Major Research Projects

TreatJS: Higher-Order Contracts for JavaScript

TreatJS is a language embedded, higher-order contract system for JavaScript which enforces contracts by run-time monitoring. Beyond providing the standard abstractions for building higher-order contracts (base, function, and object contracts), TreatJS's novel contributions are its guarantee of a non-interfering contract execution, its systematic approach to blame assignment, its support for contracts in the style of union and intersection types, and its notion of a parameterized contract scope, which is the building block for composable run-time generated contracts that generalize dependent function contracts.

TreatJS is implemented as a library in JavaScrip and all aspects of a contract can be specified using the full JavaScript language.

See the Project Website of TreatJS or try it online!

DecentJS

DecentJS is a language-embedded sandbox for JavaScript. It enables scripts to run in a configurable degree of isolation with fine-grained access control. It provides a transactional scope in which effects are logged for review by the access control policy. After inspection of the log, effects can be committed to the application state or rolled back.

The implementation relies on JavaScript proxies to guarantee full interposition for the full language and for all code, including dynamically loaded scripts and code injected via eval.

See the Project Website.

Transparent Obejct Proxies for JavaScript

A proxy, or wrapper, is an object that mediates access to an arbitrary target object. Proxies are widely used to perform resource management, access remote objects, impose access control, restrict the functionality of an object, or to enhance the interface of an object. Ideally, a proxy is not distinguishable from other objects so that running a program with an interposed proxy should lead to the same outcome as running the program with the target object, unless the proxy imposes restrictions.

Proxies introduce a subtle problem. Because a target object may have any number of proxy objects, which are all different from the target, a single target object may obtain multiple identities---it suffers from schizophrenia! Even worse, it turns out that there is no single cure for this schizophrenia because the desired behavior depends on the use case.

Unfortunately, current proxy implementations are committed to particular use cases, which makes it hard to adapt them to uses with different requirements. We examine the issue with transparency in detail, consider various use cases for proxies, discuss different approaches to obtain transparency, and propose two designs that cannot be bypassed by the programmer but that require modest modifications in the JavaScript engine.

See the Project Website.

JSConTest2: Efficient Access Analysis Using JavaScript Proxies

JSConTest introduced the notions of effect monitoring and dynamic effect inference for JavaScript. It enables the description of effects with path specifications resembling regular expressions. To overcome the limitations of the JSConTest implementation, we redesigned and reimplemented effect monitoring by taking advantange of JavaScript proxies. Our new design guarantees full interposition; it is not restricted to a subset of JavaScript; it is self-maintaining; and its scalability to large programs is significantly better than with JSConTest.

See the Project Website of JSConTest2.

Efficient Solving of Regular Expression Inequalities

This work presents a new solution to the containment problem for extended regular expressions that extends basic regular expressions with intersection and complement operators and consider regular expressions on infinite alphabets based on potentially infinite character sets.
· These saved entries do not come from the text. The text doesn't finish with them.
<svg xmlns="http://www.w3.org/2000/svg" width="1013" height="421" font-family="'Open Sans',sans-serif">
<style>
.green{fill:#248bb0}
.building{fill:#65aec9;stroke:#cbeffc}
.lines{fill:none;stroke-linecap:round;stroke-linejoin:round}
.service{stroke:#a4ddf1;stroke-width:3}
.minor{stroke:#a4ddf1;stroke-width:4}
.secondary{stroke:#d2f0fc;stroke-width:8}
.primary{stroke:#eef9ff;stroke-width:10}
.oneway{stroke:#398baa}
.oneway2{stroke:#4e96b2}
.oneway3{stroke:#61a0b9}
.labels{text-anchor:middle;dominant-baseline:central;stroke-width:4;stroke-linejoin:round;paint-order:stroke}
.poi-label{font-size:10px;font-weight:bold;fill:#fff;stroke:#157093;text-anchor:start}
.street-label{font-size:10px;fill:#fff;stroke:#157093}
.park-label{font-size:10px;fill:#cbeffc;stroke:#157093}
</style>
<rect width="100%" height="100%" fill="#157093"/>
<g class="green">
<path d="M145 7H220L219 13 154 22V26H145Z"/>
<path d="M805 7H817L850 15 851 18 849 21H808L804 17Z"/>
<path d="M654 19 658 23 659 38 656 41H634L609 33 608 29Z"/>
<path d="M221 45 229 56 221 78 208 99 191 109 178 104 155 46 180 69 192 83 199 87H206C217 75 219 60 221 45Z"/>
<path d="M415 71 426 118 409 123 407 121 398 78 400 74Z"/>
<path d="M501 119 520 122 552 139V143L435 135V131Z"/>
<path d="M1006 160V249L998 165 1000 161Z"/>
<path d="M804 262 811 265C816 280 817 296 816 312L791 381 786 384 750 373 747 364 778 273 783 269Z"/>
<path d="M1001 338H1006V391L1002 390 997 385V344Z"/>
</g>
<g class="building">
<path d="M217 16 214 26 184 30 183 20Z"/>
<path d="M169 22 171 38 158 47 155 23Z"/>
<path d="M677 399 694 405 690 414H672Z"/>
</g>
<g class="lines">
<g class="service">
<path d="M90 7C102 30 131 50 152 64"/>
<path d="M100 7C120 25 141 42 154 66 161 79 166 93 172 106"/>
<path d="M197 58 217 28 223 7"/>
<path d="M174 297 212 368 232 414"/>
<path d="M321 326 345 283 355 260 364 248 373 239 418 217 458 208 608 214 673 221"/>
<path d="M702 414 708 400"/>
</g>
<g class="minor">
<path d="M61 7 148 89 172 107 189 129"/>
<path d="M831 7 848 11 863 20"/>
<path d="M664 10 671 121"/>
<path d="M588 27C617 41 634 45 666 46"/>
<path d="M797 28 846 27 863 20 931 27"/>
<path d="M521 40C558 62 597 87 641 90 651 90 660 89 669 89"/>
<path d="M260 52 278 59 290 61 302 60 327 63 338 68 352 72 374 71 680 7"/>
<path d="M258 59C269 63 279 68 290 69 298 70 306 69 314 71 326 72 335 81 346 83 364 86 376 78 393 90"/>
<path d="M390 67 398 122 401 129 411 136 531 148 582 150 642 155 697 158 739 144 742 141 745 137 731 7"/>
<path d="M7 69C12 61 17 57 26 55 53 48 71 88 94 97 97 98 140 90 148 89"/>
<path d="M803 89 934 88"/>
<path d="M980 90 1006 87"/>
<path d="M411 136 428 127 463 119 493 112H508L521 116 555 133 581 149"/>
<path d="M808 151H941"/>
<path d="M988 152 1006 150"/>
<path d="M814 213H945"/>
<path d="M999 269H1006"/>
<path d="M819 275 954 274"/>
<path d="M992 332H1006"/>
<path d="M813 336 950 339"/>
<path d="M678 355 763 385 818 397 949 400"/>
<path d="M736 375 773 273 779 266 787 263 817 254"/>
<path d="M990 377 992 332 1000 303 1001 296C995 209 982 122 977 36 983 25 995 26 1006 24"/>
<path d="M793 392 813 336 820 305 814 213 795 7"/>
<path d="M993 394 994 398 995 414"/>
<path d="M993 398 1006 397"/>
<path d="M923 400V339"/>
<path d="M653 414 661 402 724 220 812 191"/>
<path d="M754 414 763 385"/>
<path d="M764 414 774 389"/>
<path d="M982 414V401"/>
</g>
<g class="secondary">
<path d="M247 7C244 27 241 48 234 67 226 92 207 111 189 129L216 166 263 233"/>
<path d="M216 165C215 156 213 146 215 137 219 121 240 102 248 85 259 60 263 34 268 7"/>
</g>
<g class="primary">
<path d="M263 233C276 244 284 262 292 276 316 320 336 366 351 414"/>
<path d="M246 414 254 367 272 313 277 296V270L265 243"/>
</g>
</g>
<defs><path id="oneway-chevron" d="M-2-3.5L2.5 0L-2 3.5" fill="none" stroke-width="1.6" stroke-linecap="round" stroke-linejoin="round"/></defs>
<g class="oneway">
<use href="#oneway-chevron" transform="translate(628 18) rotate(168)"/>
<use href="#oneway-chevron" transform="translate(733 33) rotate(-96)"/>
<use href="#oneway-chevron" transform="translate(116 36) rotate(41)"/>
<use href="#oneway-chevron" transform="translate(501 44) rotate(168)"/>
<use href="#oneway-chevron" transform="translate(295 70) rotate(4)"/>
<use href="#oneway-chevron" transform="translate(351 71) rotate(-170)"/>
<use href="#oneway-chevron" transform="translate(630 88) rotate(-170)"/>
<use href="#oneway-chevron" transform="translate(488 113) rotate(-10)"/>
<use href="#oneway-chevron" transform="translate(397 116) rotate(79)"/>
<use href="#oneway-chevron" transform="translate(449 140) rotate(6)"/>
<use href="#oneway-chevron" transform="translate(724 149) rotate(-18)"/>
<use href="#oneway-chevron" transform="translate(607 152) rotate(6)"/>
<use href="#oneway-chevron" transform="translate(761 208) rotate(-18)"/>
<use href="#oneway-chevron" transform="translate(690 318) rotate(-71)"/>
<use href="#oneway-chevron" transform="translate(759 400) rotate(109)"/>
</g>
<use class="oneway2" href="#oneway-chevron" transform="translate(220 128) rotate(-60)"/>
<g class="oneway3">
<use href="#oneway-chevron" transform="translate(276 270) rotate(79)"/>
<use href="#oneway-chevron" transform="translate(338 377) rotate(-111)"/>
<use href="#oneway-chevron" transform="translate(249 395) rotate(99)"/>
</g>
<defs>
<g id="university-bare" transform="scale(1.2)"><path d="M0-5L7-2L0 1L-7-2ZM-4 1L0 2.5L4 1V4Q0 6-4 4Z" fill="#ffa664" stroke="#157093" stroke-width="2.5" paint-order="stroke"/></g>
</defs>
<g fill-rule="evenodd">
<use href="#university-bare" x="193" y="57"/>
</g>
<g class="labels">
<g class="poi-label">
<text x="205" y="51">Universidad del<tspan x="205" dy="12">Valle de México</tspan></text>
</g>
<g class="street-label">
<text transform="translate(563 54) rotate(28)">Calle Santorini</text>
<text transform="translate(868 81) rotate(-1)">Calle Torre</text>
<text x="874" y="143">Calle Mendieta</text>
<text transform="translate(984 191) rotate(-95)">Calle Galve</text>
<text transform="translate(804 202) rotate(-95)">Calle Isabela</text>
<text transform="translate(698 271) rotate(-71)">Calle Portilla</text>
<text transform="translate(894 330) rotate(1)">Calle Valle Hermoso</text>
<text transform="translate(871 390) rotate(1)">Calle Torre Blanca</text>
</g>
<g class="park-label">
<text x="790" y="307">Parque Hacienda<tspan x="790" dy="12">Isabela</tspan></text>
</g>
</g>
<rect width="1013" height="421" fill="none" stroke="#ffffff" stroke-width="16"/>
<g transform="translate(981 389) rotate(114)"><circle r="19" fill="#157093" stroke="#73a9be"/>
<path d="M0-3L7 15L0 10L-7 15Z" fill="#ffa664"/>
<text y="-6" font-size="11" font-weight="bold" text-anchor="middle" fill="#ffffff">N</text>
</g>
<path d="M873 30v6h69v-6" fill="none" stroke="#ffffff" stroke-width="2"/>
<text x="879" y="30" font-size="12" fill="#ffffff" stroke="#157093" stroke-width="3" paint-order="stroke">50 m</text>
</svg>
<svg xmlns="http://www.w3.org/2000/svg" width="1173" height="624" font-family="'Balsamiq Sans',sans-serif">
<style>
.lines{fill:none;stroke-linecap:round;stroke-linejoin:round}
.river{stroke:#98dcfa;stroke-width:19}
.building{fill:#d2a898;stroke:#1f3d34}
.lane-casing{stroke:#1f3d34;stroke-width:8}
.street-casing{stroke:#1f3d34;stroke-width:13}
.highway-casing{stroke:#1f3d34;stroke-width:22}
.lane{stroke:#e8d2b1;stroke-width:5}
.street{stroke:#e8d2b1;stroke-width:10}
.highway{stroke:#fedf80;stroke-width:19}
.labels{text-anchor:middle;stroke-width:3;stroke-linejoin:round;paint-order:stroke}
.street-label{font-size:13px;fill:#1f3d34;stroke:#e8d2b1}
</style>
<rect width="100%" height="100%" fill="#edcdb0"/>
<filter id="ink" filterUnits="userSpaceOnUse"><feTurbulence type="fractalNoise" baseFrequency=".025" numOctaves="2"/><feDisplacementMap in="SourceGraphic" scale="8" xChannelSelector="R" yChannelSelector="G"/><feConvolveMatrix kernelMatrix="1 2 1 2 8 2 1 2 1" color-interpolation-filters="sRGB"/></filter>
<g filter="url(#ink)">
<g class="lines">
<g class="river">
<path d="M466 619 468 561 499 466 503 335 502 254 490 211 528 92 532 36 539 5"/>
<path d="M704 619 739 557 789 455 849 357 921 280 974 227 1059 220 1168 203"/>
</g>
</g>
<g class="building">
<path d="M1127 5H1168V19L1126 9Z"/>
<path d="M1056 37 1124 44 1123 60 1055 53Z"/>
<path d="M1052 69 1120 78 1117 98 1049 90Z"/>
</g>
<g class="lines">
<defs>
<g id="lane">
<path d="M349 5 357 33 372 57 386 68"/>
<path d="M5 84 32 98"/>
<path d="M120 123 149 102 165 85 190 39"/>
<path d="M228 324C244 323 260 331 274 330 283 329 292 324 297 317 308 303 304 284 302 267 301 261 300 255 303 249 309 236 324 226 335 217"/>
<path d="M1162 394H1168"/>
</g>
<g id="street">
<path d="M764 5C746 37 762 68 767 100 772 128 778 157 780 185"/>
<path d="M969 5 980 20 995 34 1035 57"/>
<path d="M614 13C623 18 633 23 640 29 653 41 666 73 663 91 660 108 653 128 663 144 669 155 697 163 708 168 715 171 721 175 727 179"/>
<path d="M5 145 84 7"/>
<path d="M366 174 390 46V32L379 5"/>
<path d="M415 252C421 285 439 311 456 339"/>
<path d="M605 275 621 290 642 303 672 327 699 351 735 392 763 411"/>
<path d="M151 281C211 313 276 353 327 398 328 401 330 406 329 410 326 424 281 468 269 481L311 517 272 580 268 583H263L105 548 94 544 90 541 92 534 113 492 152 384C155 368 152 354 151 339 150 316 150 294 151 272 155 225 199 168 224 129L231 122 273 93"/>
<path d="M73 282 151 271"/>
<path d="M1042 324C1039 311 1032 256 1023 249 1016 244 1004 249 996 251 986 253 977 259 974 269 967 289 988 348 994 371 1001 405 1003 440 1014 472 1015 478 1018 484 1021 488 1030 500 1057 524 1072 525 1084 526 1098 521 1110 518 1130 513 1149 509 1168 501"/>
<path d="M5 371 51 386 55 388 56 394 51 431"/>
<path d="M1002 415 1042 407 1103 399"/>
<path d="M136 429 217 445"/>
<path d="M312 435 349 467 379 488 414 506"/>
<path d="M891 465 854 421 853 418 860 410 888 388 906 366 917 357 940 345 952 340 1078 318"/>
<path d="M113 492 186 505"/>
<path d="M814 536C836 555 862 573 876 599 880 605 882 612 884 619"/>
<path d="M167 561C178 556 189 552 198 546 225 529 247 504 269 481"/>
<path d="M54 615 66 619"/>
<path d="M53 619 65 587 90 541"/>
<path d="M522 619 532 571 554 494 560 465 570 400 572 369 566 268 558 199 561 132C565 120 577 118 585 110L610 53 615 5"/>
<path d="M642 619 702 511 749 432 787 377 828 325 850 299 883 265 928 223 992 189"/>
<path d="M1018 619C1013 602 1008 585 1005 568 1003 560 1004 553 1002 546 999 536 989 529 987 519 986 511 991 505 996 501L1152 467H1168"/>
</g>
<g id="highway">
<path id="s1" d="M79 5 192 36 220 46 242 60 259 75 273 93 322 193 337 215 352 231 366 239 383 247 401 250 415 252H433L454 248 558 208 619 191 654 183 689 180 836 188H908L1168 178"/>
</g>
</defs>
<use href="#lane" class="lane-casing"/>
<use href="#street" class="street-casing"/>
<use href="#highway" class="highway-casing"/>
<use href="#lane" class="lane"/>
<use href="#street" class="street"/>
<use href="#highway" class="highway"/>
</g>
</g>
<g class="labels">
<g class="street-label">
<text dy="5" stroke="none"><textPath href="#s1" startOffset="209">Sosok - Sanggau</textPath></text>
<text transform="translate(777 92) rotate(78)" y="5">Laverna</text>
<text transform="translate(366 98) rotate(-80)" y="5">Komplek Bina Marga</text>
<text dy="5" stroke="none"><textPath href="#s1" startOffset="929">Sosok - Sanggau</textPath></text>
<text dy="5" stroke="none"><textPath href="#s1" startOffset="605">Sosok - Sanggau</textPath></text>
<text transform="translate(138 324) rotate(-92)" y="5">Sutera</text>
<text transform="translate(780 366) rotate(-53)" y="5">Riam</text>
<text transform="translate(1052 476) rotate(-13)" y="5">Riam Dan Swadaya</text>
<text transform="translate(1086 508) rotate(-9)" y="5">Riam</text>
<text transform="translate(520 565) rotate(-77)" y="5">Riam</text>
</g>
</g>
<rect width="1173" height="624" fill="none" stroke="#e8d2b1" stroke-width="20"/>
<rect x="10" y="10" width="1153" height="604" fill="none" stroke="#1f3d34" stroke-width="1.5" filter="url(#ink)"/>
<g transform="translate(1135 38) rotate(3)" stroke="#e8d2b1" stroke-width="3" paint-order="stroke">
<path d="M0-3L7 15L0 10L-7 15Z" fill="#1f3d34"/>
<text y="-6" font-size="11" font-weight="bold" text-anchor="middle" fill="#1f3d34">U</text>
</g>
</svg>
The algorithm avoids the translation to an expression-equivalent automaton and provides a purely symbolic term rewriting systems for solving regular expressions inequalities.

We give a new symbolic decision procedure for the containment problem based on Brzozowski's regular expression derivatives and Antimirov's rewriting approach to check containment. We generalize Brzozowski's syntactic derivative operator to two derivative operators that work with respect to (potentially infinite) representable character sets.

See the Project Website.

Type-based Dependency Analysis

Dependency analysis is a program analysis that determines potential data flow between program points. While it is not a security analysis per se, it is a viable basis for investigating data integrity, for ensuring confidentiality, and for guaranteeing sanitization. A noninterference property can be stated and proved for the dependency analysis.

We have designed and implemented a dependency analysis for JavaScript. We formalize this analysis as an abstraction of a tainting semantics. We prove the correctness of the tainting semantics, the soundness of the abstraction, a noninterference property, and the termination of the analysis.

See the Project Website of TbDA.

Private Projects

PHP Webcore Framework

PHP Webcore Framework

PHP PHP Webcore Framework is a powerful and easy-to-use PHP framework designed to build dynamic web applications.

The philosophy behind the framework is towards giving an architecture and conceptual model to build web-application and to avoid recurring design-problems by using object-based patterns and partitioning it into abstraction layers.

The framework gives an object-oriented structure specifinging the relationships and interactions between classes and objects, building an easy-exdenable structuring of code. Its approach to software architecture is about providing flexibility, maintainability and reusibility.

Along with some powerful features the PHP Webcode Framework builds a baseline for building web-application.

PHP Webcore Lightweight Framework

The PHP Lightweight Framework is the lightweight edition of the PHP Webcore Framework.